Comme on l’a dit au début de l’article ce furent les Chestydesyatniky, qui occupèrent cette dissidence en Ukraine, elle s’est faite lourdement réprimée par le pouvoir en place dès 1965, puis ensuite en 1972.Les dissidents défendaient la langue ukrainienne, et tout ce qui faisait partie de la libre expression culturelle qui remettait en cause la culture étatique que l’on nommait « le social réalisme ». La figure emblématique en fut Vassyl Symonenko. Certes, ces groupes qui étaient marginaux au départ, mais qui avec les répressions se faisaient de plus en plus nombreuses et radicales.

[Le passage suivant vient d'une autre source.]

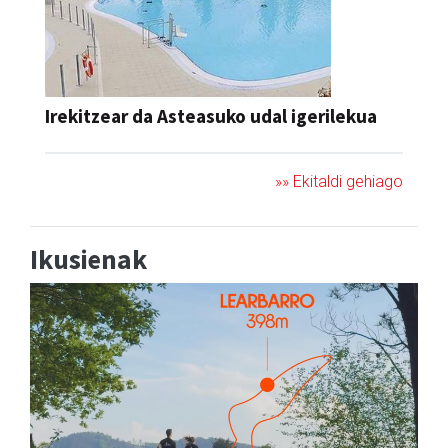
Irekitzear da Asteasuko udal igerilekua
»» Ekitaldi gehiago
Ikusienak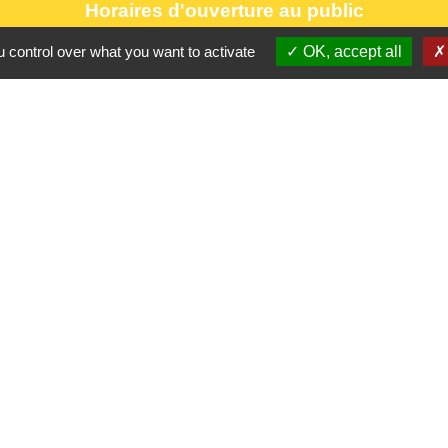
Horaires d'ouverture au public
le lundi 9h à 12h30 et de 13h30 à 17h.
 control over what you want to activate
OK, accept all
le mercredi 9h à 12h30
le vendredi 16h à 18h30
Partenaires
CC Oise 
S
Département 
Région Hau
Préfecture d
Site réalis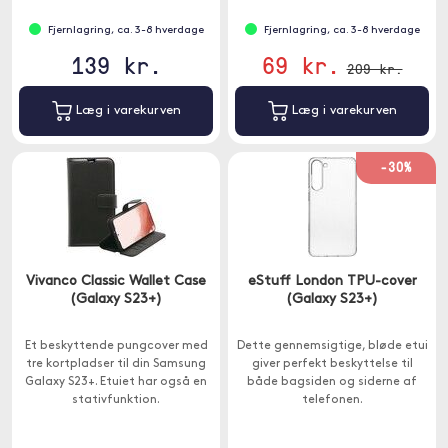
Fjernlagring, ca. 3-8 hverdage
Fjernlagring, ca. 3-8 hverdage
139 kr.
69 kr.
209 kr.
Læg i varekurven
Læg i varekurven
-30%
Vivanco Classic Wallet Case
eStuff London TPU-cover
(Galaxy S23+)
(Galaxy S23+)
Et beskyttende pungcover med
Dette gennemsigtige, bløde etui
tre kortpladser til din Samsung
giver perfekt beskyttelse til
Galaxy S23+. Etuiet har også en
både bagsiden og siderne af
stativfunktion.
telefonen.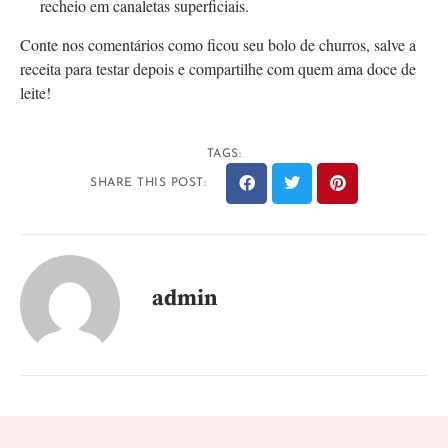
recheio em canaletas superficiais.
Conte nos comentários como ficou seu bolo de churros, salve a
receita para testar depois e compartilhe com quem ama doce de
leite!
TAGS:
SHARE THIS POST:
admin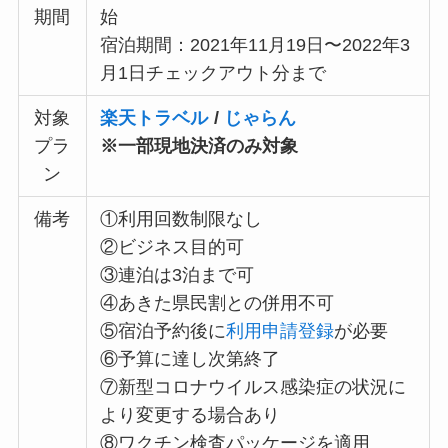
期間
始
宿泊期間：2021年11月19日〜2022年3
月1日チェックアウト分まで
対象
楽天トラベル
/
じゃらん
プラ
※一部現地決済のみ対象
ン
備考
①利用回数制限なし
②ビジネス目的可
③連泊は3泊まで可
④あきた県民割との併用不可
⑤宿泊予約後に
利用申請登録
が必要
⑥予算に達し次第終了
⑦新型コロナウイルス感染症の状況に
より変更する場合あり
⑧ワクチン検査パッケージを適用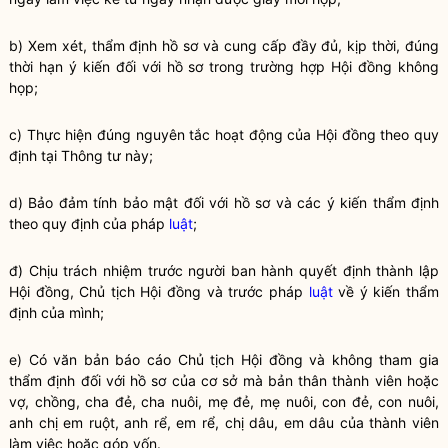
b) Xem xét, thẩm định hồ sơ và cung cấp đầy đủ, kịp thời, đúng
thời hạn ý kiến đối với hồ sơ trong trường hợp Hội đồng không
họp;
c) Thực hiện đúng nguyên tắc hoạt động của Hội đồng theo quy
định tại Thông tư này;
d) Bảo đảm tính bảo mật đối với hồ sơ và các ý kiến thẩm định
theo quy định của pháp
luật
;
đ) Chịu trách nhiệm trước người ban hành quyết định thành lập
Hội đồng, Chủ tịch Hội đồng và trước pháp
luật
về ý kiến thẩm
định của mình;
e) Có văn bản báo cáo Chủ tịch Hội đồng và không tham gia
thẩm định đối với hồ sơ của cơ sở mà bản thân thành viên hoặc
vợ, chồng, cha đẻ, cha nuôi, mẹ đẻ, mẹ nuôi, con đẻ, con nuôi,
anh chị em ruột, anh rể, em rể, chị dâu, em dâu của thành viên
làm việc hoặc góp vốn.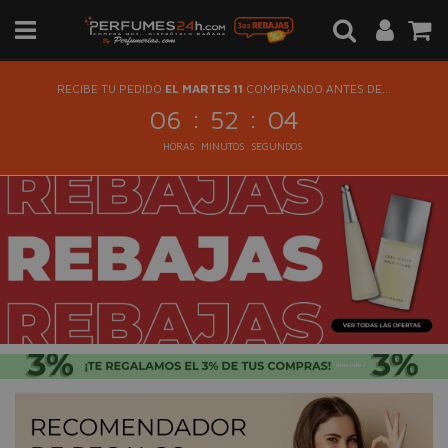
RECIBE TU PEDIDO
EL MARTES 11
COMPRANDO ANTES DE...
:
:
06
52
04
HORAS
MINUTOS
SEGUNDOS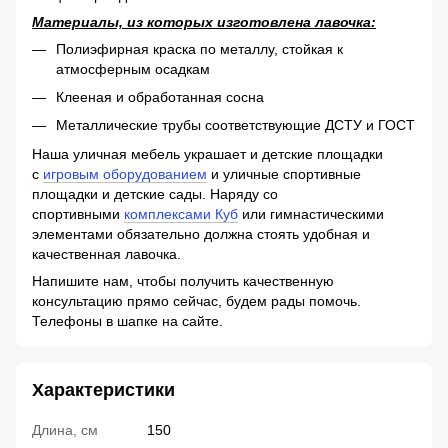
Материалы, из которых изготовлена лавочка:
Полиэфирная краска по металлу, стойкая к
атмосферным осадкам
Клееная и обработанная сосна
Металлические трубы соответствующие ДСТУ и ГОСТ
Наша уличная мебель украшает и детские площадки
с
игровым оборудованием
и уличные спортивные
площадки и детские сады. Наряду со
спортивными
комплексами Куб
или гимнастическими
элементами обязательно должна стоять удобная и
качественная лавочка.
Напишите нам, чтобы получить качественную
консультацию прямо сейчас, будем рады помочь.
Телефоны в шапке на сайте.
Характеристики
Длина, см
150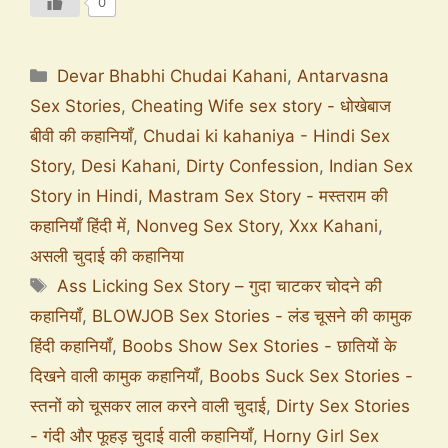
0
Devar Bhabhi Chudai Kahani
,
Antarvasna
Sex Stories
,
Cheating Wife sex story - धोखेबाज
बीवी की कहानियाँ
,
Chudai ki kahaniya - Hindi Sex
Story
,
Desi Kahani
,
Dirty Confession
,
Indian Sex
Story in Hindi
,
Mastram Sex Story - मस्तराम की
कहानियाँ हिंदी में
,
Nonveg Sex Story
,
Xxx Kahani
,
असली चुदाई की कहानिया
Ass Licking Sex Story – गुदा चाटकर चोदने की
कहानियाँ
,
BLOWJOB Sex Stories - लंड चूसने की कामुक
हिंदी कहानियाँ
,
Boobs Show Sex Stories - छातियों के
दिखने वाली कामुक कहानियाँ
,
Boobs Suck Sex Stories -
स्तनों को चूसकर लाल करने वाली चुदाई
,
Dirty Sex Stories
- गंदी और फूहड़ चुदाई वाली कहानियाँ
,
Horny Girl Sex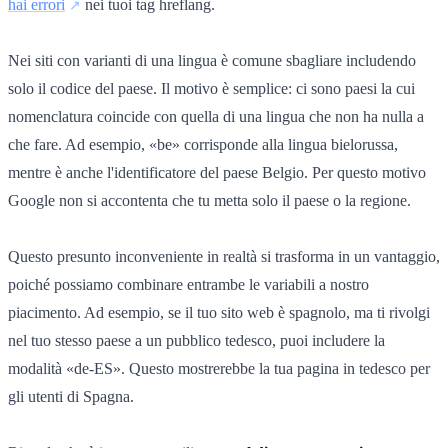
hai errori
nei tuoi tag hreflang.
Nei siti con varianti di una lingua è comune sbagliare includendo
solo il codice del paese. Il motivo è semplice: ci sono paesi la cui
nomenclatura coincide con quella di una lingua che non ha nulla a
che fare. Ad esempio, «be» corrisponde alla lingua bielorussa,
mentre è anche l'identificatore del paese Belgio. Per questo motivo
Google non si accontenta che tu metta solo il paese o la regione.
Questo presunto inconveniente in realtà si trasforma in un vantaggio,
poiché possiamo combinare entrambe le variabili a nostro
piacimento. Ad esempio, se il tuo sito web è spagnolo, ma ti rivolgi
nel tuo stesso paese a un pubblico tedesco, puoi includere la
modalità «de-ES». Questo mostrerebbe la tua pagina in tedesco per
gli utenti di Spagna.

Cette radicalité, s’est traduite dans les fait par la politisation de ces différentes personnes qui pour la plupart étaient déjà réprimées ou au but des répressions. Puis, d’autres personnes, dans le début des années soixante- dix, tel que Leonid Plioutchtch, en solidarité avec des dissidents réprimés comme Youri Galanskov et Iouli Daniel en Russie, et Ivan Svitlytchnyj et Evhen Svertiouk en Ukraine, sont devenus aussi dissidentes, alors qu’ils ne l’étaient pas du tout au début.

 

Ces deux vagues répressives en 65 et 72 transformèrent un mouvement culturel « les Chestydesiatnyky » en mouvement politique…Ce fut similaire aussi dans les Pays Baltes, dans les pays du Caucase…et en Russie. Des contacts étroits se sont noués entre les différentes nationalités, et notamment au Goulag, ce qui provoqua une coordination de ces mouvements nationaux. Ce fut aussi ici la rencontre de ceux qui combattirent les armes à la main avec ceux, qui menèrent le combat pacifiquement, notamment avec les membres de l’armée insurrectionnelle ukrainienne (UPA).

 

C’est ainsi, que suite aux accords d’Helsinki en 1976 sur l’Europe, furent créé des groupes pour l’application des accords d’Helsinki, à Moscou, en Ukraine, en Géorgie, en Arménie et en Lituanie. En effet, une clause des accords d’Helsinki « prévoyait la libre circulation des hommes et des idées », signé par différents gouvernements, y compris celui de l’URSS. Ce qui permit aux dissidents de s’engouffrer dans cette ouverture- là. Ce furent des personnes courageuses, car la presque totalité de ces personnes fut réprimées, avec des peines allant pour certains jusqu’à 15 ans de privation de liberté résumé par le Goulag, tel que Vassyl Stous et Valentin Moroz. D’ailleurs, ce n’est pas par hasard, que des peines les plus lourdes étaient attribuées aux ukrainiens, qui formaient le groupe le plus nombreux dans le Goulag, ensuite, c’étaient les ressortissants des Pays Baltes et les Tatares.

 

Aussi, le fait que des groupes que l’on définissait comme des dissidents, qui n’étaient pas un mouvement de masse, a eu pour l’effet d’ébranler le système soviétique. Quelques années plus tard les dirigeants de l’empire soviétique ont dû faire la Perestroika, qui a précipité la chute de l’empire soviétique. Ce qui est intéressant de constater, c’est que la formation de » Fronts Populaires pour la Perestroika » dans les républiques non russes, regroupant différents groupes, allant aussi bien de membres du PCUS aux dissidents, furent là vraiment des mouvements de masse… Ce fut le cas du ROUKH en Ukraine, de SAJUDIS en Lituanie, et des mouvements réformateurs dans toute l’Union Soviétique…et là, ce fut la chute de l’empire, que Poutine nomma comme « une des plus grandes tragédie du vingtième siècle ».

 

Chute, qui a surpris beaucoup de monde en Occident, y compris dans la diaspora de ces pays respectifs. En effet, beaucoup pensaient à tort, que seule une guerre, mettrai fin à l’existence de « la puissance aux pieds d’argiles » que fut l’URSS.